On May 28, the Federal Trade Commission (“FTC”) announced it had reached a $1.2 billion settlement with Teva Pharmaceuticals,[1] which acquired Cephalon in 2012, over reverse payment for its narcolepsy drug, Provigil.  The Cephalon settlement also has non-monetary terms that bar Cephalon from entering agreements that include (i) payments to a generic filer and (ii) an agreement by a generic filer not to develop or market a drug within 30 days of a patent settlement that impedes generic entry.[2]  The FTC has lauded the outcome of Cephalon—its first settlement post-Actavis[3]—with FTC Chairwoman Edith Ramirez hailing it as a “landmark settlement” and “an important step in the FTC’s ongoing effort to protect consumers from anticompetitive pay for delay settlements.”[4]

Facts

As set forth in one of several district court opinions,[5] Cephalon purported to own U.S. Reissue Patent No. 37,516 (“RE ‘516”) issued in 2002, which covered Cephalon’s “flagship drug,” Provigil and obtained an extension on the patent by receiving an additional six months of pediatric exclusivity on Provigil, extending the exclusivity period through April 2015.  In December 2002, when generic manufacturers Teva, Ranbaxy, Mylan and Barr sought permission from the FDA pursuant to the Hatch-Waxman Act to market a generic version of Provigil, Cephalon sued the four companies for patent infringement.
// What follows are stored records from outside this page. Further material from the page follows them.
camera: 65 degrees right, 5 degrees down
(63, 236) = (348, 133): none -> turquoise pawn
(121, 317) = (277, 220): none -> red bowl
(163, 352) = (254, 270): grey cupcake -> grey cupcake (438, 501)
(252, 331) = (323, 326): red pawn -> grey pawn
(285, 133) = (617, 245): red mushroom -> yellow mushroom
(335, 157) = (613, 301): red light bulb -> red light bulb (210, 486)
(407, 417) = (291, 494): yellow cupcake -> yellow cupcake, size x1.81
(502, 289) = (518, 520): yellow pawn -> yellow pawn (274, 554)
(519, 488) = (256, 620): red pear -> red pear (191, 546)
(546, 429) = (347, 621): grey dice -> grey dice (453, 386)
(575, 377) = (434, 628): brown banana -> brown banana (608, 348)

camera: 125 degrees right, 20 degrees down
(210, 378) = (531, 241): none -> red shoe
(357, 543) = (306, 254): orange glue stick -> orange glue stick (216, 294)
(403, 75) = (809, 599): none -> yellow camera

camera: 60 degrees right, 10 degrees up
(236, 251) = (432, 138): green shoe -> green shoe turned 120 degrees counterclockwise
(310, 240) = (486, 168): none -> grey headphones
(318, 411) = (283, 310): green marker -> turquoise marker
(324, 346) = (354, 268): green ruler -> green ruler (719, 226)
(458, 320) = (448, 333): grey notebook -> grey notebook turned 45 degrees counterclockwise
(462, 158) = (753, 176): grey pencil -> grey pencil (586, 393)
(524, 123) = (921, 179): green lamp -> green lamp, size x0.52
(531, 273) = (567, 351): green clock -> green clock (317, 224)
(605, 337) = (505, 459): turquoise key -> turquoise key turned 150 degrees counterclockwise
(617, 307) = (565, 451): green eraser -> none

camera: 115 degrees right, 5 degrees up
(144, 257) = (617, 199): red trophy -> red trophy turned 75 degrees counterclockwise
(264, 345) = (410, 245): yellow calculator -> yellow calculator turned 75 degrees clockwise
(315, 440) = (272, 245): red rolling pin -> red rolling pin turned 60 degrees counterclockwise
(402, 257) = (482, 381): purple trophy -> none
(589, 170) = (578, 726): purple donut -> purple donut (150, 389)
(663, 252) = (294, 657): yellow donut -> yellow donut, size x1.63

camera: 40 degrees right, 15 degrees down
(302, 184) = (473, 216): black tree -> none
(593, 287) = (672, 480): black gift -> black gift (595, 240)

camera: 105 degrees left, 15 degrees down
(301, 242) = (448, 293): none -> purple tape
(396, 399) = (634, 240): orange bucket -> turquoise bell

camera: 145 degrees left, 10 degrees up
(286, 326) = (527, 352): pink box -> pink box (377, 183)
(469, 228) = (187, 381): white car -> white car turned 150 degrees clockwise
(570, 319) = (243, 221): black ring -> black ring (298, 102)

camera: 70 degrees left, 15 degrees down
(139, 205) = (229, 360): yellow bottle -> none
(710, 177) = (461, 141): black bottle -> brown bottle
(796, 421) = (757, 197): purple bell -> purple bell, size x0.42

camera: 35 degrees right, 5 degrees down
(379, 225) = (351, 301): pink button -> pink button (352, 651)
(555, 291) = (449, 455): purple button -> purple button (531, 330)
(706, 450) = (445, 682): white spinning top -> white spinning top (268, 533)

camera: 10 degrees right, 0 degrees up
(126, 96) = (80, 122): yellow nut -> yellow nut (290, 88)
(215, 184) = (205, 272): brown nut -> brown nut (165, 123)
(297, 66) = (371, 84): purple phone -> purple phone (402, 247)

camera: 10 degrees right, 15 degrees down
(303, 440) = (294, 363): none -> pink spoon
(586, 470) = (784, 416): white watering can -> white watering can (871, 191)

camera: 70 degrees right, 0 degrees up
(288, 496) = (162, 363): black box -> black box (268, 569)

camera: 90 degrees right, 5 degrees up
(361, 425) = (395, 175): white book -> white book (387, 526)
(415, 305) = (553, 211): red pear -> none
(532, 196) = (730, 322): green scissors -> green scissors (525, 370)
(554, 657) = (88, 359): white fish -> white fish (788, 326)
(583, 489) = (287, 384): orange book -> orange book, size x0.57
Between 2005 and 2006, Cephalon paid $300 million and entered “business arrangements” with the four generic companies.   In exchange, the four generic manufacturers agreed to not challenge the validity of Cephalon’s patent and to delay marketing the generic version of Provigil for six years.  However, in 2011 the court ruled that RE ‘516 was obtained by fraud on the patent office because Cephalon did not disclose that another company had invented the underlying drug formulation, thus invaliding the protection that would otherwise be accorded to RE ‘516.  Cephalon argued that its settlement with the generic manufacturers reflected “the uncertainty and risk” of the patent litigation to both sides.  The court rejected Cephalon’s contention, reasoning that “Cephalon should not be allowed to justify a reverse payment on the grounds that it resolved ‘uncertainty and risk’ that existed because of its own affirmative misconduct.”[6]  However, the court ruling that may have tipped the balance toward settlement came on April 15, 2015, when the court ruled that the FTC could seek disgorgement of Cephalon’s profits between 2007 and 2012.[7]

Implications

Armed with the precedent of Actavis and the Cephalon settlement, the FTC will pursue its agenda to reform the pharma market boldly.  Markus H. Meier, Assistant Director of the FTC’s Health Care Division, stated that the Cephalon settlement should send a “strong and important” message to the pharmaceutical industry and cause companies to “adjust their behavior accordingly.”[8]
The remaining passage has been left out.